━━━ Data
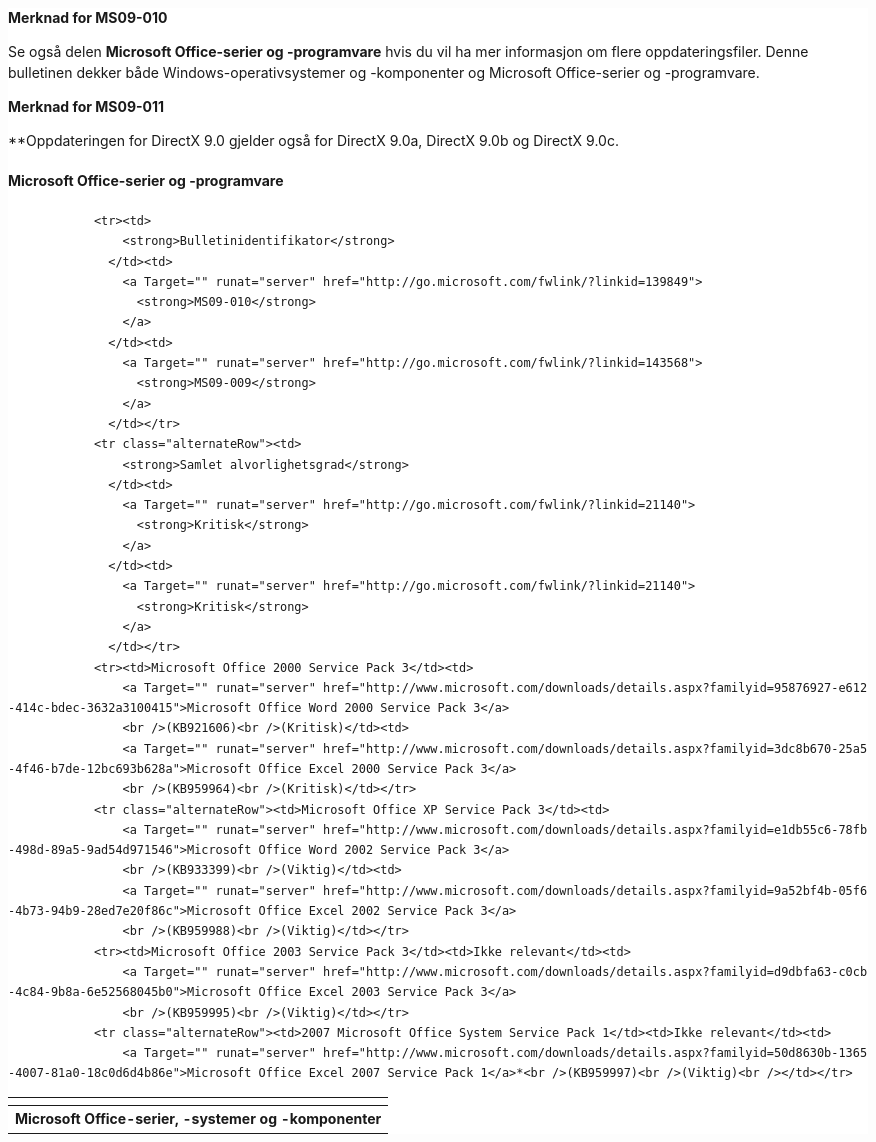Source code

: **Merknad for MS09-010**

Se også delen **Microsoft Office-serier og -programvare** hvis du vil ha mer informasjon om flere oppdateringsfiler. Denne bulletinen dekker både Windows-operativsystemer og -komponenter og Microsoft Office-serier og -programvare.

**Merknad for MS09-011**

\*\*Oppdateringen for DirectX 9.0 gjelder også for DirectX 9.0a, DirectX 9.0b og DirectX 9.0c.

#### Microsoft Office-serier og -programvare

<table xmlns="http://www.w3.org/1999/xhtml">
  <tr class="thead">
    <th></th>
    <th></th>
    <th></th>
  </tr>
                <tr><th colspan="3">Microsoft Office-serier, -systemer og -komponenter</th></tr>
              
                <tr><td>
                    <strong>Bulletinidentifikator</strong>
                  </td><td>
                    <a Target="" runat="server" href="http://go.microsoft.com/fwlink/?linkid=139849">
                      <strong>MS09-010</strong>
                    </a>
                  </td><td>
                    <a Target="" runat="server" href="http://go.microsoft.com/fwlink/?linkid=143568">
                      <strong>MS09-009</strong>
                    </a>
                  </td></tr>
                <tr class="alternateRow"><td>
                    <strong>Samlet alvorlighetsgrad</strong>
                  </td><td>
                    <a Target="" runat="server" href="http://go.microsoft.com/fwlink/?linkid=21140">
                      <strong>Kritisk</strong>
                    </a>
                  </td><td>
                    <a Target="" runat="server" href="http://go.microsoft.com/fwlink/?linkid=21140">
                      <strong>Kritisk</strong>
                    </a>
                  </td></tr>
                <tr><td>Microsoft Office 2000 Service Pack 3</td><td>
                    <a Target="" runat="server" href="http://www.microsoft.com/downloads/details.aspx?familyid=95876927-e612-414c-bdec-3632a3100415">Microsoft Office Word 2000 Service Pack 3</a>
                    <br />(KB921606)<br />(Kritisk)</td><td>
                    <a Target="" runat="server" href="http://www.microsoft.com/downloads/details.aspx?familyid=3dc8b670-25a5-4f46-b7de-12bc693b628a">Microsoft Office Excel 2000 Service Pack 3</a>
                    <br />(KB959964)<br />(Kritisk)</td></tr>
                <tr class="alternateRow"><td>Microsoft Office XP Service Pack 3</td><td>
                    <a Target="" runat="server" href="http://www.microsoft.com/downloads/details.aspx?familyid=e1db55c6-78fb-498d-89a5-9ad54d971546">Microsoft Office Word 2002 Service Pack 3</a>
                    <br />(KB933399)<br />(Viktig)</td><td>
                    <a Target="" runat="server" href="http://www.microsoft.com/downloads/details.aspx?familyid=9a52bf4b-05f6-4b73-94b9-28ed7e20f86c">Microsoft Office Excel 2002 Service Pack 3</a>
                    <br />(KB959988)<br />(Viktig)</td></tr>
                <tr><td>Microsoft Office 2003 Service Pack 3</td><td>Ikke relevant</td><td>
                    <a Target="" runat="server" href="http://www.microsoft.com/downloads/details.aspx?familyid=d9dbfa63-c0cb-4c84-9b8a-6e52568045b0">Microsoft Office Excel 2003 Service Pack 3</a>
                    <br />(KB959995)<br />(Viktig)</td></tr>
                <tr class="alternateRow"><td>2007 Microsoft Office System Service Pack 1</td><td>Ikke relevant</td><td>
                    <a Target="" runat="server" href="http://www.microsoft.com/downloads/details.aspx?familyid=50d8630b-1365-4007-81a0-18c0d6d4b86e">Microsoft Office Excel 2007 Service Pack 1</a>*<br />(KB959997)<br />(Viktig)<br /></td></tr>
━━━━━━
━━━ Data
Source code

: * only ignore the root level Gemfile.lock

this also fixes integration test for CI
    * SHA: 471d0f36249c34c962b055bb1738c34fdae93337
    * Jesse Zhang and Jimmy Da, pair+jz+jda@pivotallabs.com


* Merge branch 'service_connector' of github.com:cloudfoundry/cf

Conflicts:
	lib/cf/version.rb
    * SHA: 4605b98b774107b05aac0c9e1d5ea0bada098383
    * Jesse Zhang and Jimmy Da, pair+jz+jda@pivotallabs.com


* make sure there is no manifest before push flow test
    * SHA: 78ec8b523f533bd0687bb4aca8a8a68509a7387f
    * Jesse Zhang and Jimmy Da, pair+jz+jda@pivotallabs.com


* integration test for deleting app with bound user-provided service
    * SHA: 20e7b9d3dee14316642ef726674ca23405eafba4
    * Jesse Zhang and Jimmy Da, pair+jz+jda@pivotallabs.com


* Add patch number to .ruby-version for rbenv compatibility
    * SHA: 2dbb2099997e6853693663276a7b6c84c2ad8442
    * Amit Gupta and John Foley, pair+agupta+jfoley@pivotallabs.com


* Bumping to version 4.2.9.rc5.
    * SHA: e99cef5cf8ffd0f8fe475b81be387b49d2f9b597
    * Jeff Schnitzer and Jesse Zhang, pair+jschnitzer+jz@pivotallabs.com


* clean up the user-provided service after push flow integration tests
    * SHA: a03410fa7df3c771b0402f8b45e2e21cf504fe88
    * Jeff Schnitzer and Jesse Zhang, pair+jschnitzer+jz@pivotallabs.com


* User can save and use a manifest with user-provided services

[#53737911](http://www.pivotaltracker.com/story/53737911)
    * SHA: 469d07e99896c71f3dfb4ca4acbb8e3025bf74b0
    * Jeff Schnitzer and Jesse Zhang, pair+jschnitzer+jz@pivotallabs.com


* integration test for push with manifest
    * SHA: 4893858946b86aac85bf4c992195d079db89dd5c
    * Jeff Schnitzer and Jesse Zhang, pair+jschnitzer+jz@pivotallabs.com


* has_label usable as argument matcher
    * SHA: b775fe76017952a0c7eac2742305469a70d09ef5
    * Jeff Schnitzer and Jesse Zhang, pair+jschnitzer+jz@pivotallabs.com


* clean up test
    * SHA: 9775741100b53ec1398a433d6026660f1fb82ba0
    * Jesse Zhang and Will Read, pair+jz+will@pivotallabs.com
━━━━━━
━━━ Data
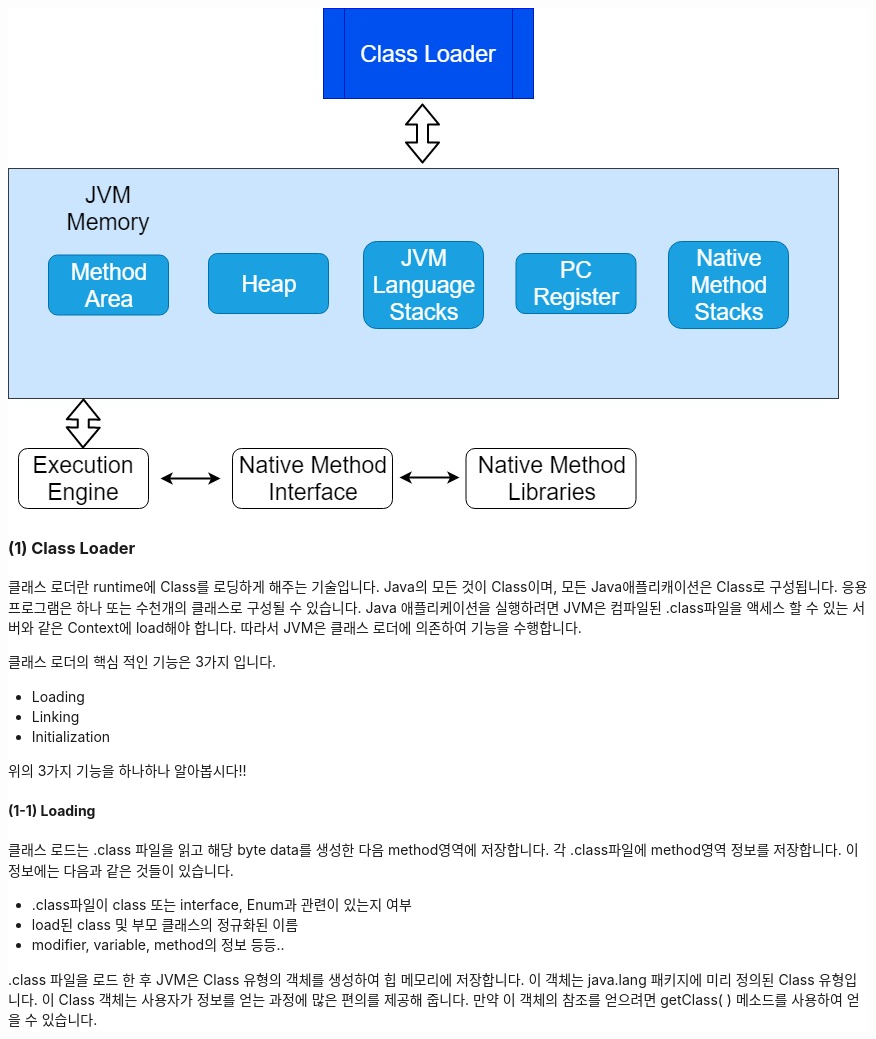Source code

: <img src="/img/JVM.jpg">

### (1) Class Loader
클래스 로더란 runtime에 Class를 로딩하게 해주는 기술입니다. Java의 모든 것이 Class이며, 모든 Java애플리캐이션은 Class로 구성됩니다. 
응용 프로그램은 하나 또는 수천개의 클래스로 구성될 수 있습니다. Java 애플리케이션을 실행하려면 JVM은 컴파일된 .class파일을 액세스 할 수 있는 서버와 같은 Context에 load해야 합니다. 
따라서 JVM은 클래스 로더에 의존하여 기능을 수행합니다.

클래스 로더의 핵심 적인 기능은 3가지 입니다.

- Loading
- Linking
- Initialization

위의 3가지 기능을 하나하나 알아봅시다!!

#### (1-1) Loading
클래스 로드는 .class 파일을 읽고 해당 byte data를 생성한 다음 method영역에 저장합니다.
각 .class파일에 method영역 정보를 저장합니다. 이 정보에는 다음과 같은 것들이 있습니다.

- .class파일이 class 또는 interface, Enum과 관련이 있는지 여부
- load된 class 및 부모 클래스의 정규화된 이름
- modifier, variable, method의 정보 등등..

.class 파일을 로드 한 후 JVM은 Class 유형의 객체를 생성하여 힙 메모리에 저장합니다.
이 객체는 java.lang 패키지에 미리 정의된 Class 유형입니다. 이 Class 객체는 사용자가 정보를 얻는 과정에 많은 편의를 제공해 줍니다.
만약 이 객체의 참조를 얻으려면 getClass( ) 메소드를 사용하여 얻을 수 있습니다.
━━━━━━
Task to carry out ▸
If the word "push" appears in a line above, copy that line.

Response ▸
* make sure there is no manifest before push flow test
* clean up the user-provided service after push flow integration tests
* integration test for push with manifest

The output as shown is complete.